For the material that follows, return exactly the lines from the one with "Whole-slide image, haematoxylin" through the one with "is severely autolyzed", both ends included.

RECORDS FOR THIS EXERCISE:
○ ○ ○ ○ ○
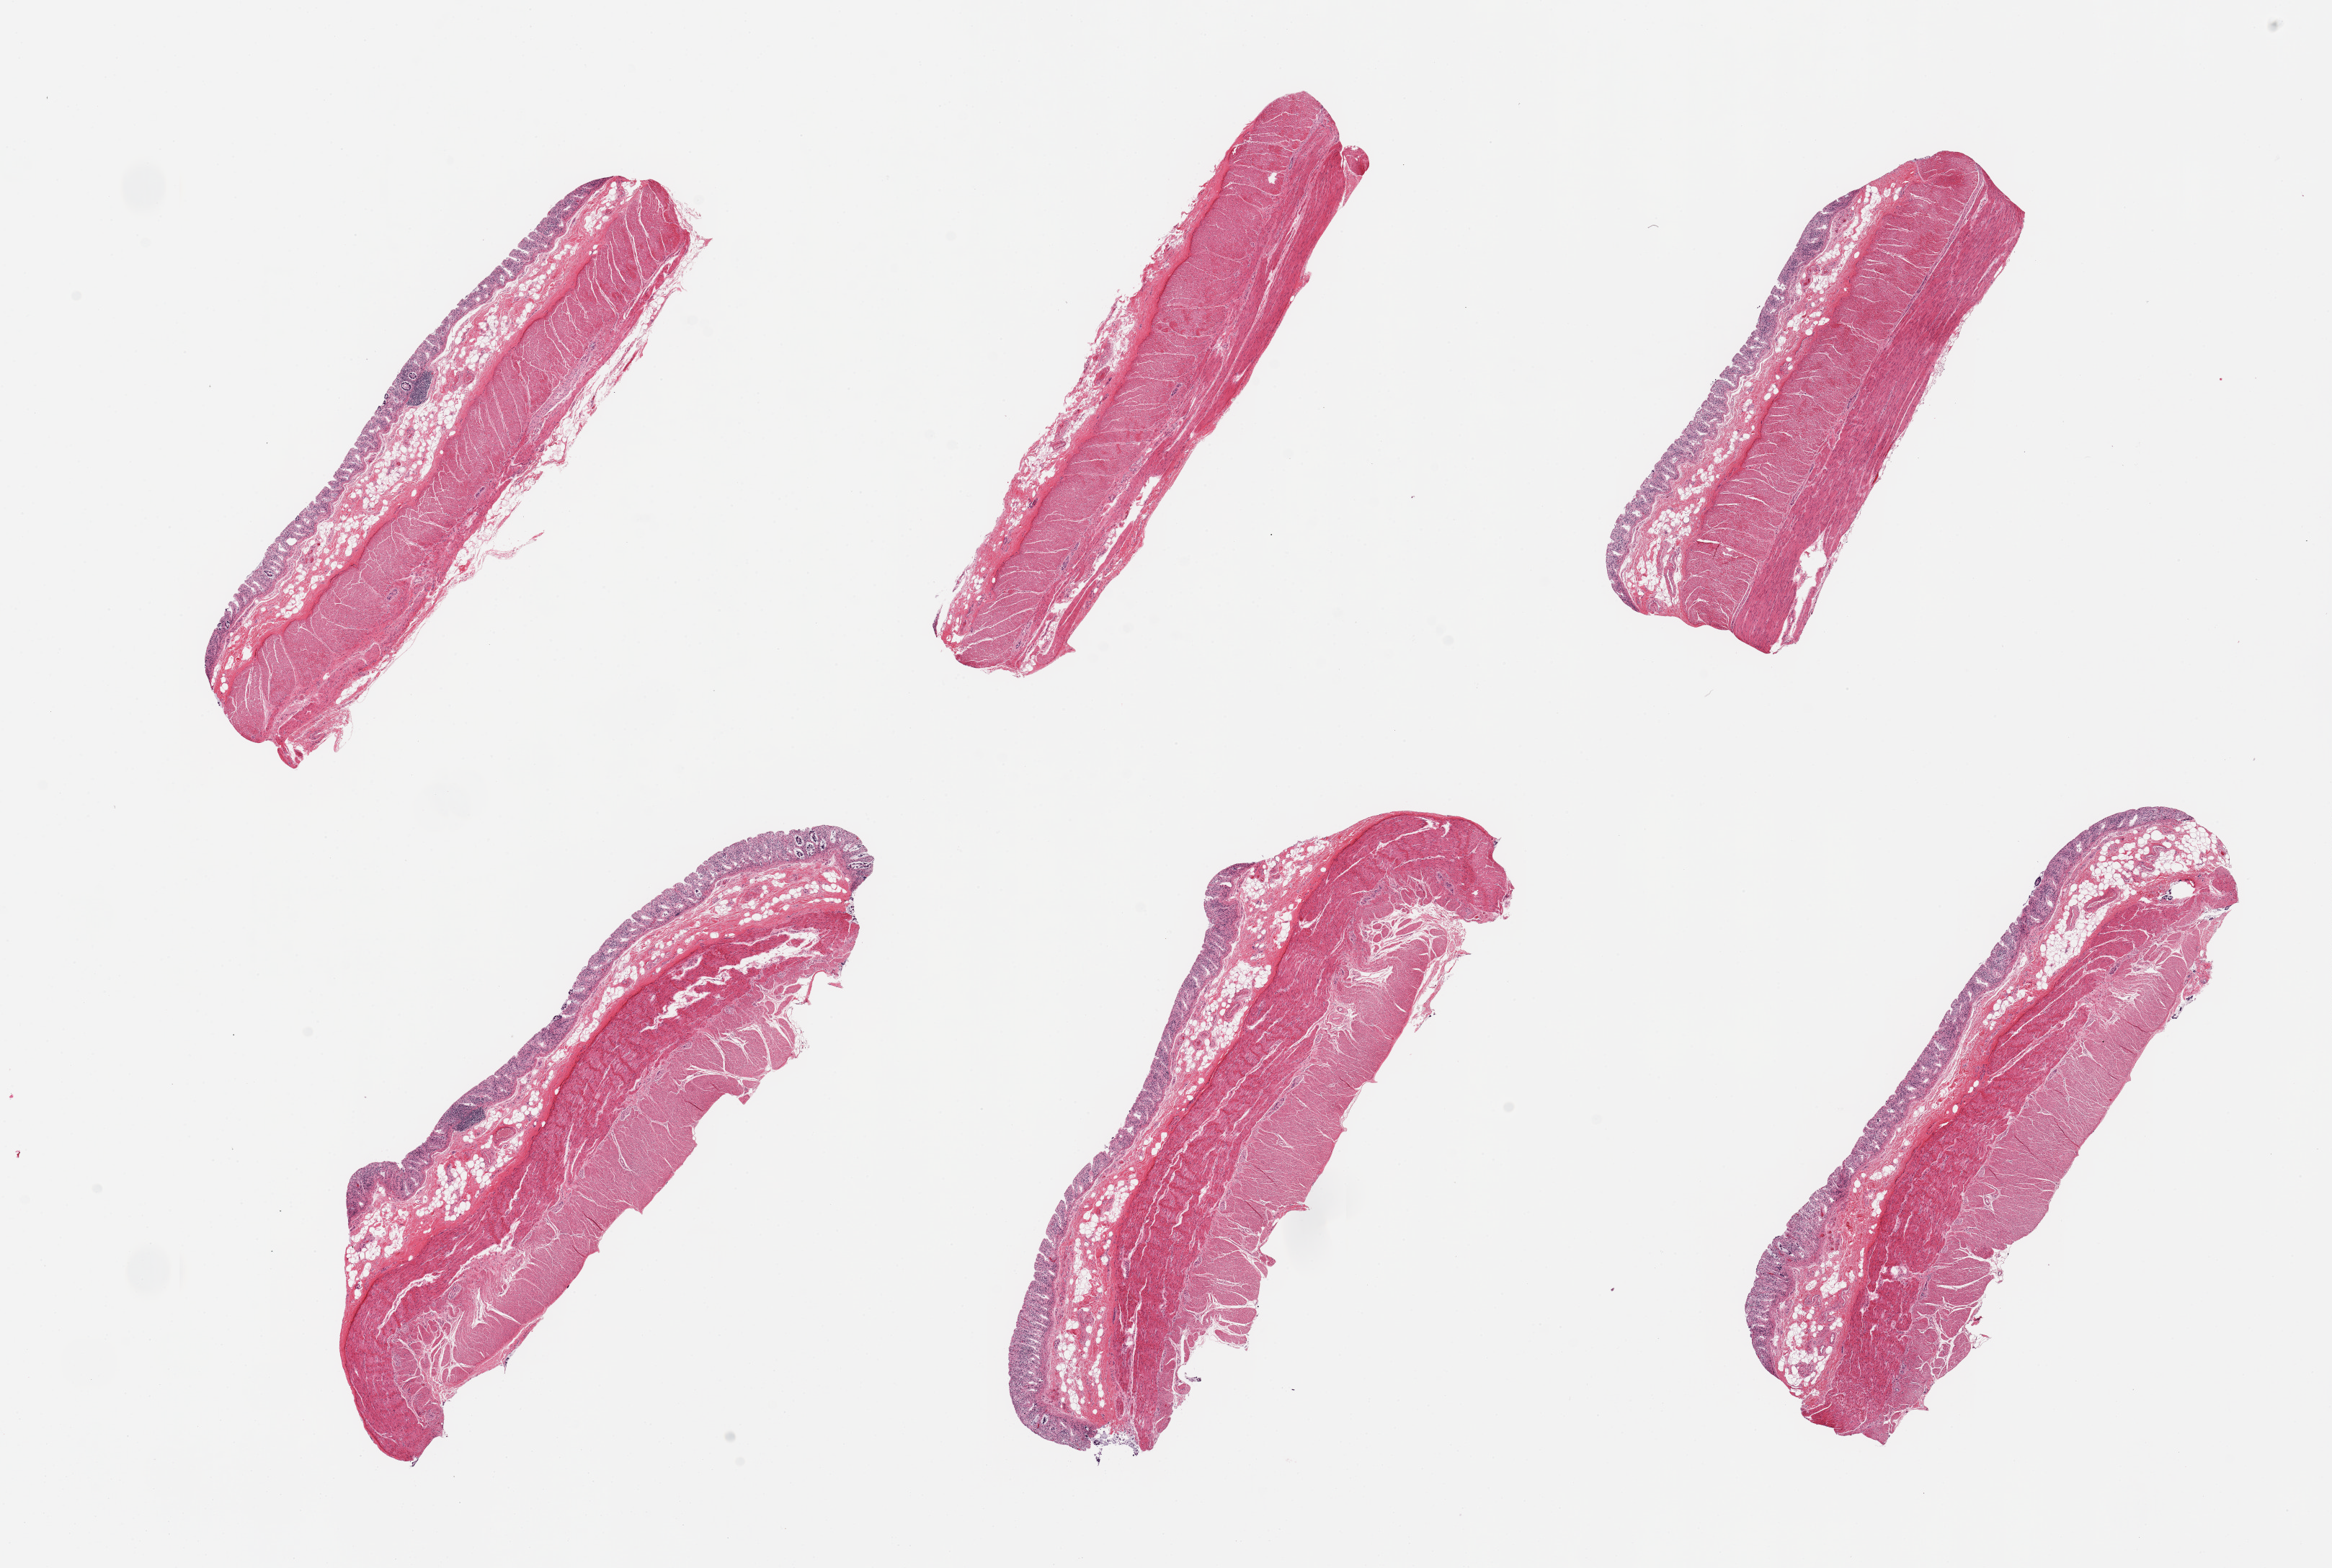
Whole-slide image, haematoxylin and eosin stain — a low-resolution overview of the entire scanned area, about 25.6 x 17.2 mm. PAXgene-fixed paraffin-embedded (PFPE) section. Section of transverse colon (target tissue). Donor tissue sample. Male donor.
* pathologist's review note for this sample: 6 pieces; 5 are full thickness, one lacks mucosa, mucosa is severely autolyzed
○ ○ ○ ○ ○
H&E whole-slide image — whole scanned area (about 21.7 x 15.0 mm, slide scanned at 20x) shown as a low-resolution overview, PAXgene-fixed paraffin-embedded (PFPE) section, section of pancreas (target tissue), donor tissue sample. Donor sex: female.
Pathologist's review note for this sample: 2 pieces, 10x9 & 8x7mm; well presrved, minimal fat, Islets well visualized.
○ ○ ○ ○ ○
SOLUTION TO THIS PROBLEM:
Whole-slide image, haematoxylin and eosin stain — a low-resolution overview of the entire scanned area, about 25.6 x 17.2 mm. PAXgene-fixed paraffin-embedded (PFPE) section. Section of transverse colon (target tissue). Donor tissue sample. Male donor.
* pathologist's review note for this sample: 6 pieces; 5 are full thickness, one lacks mucosa, mucosa is severely autolyzed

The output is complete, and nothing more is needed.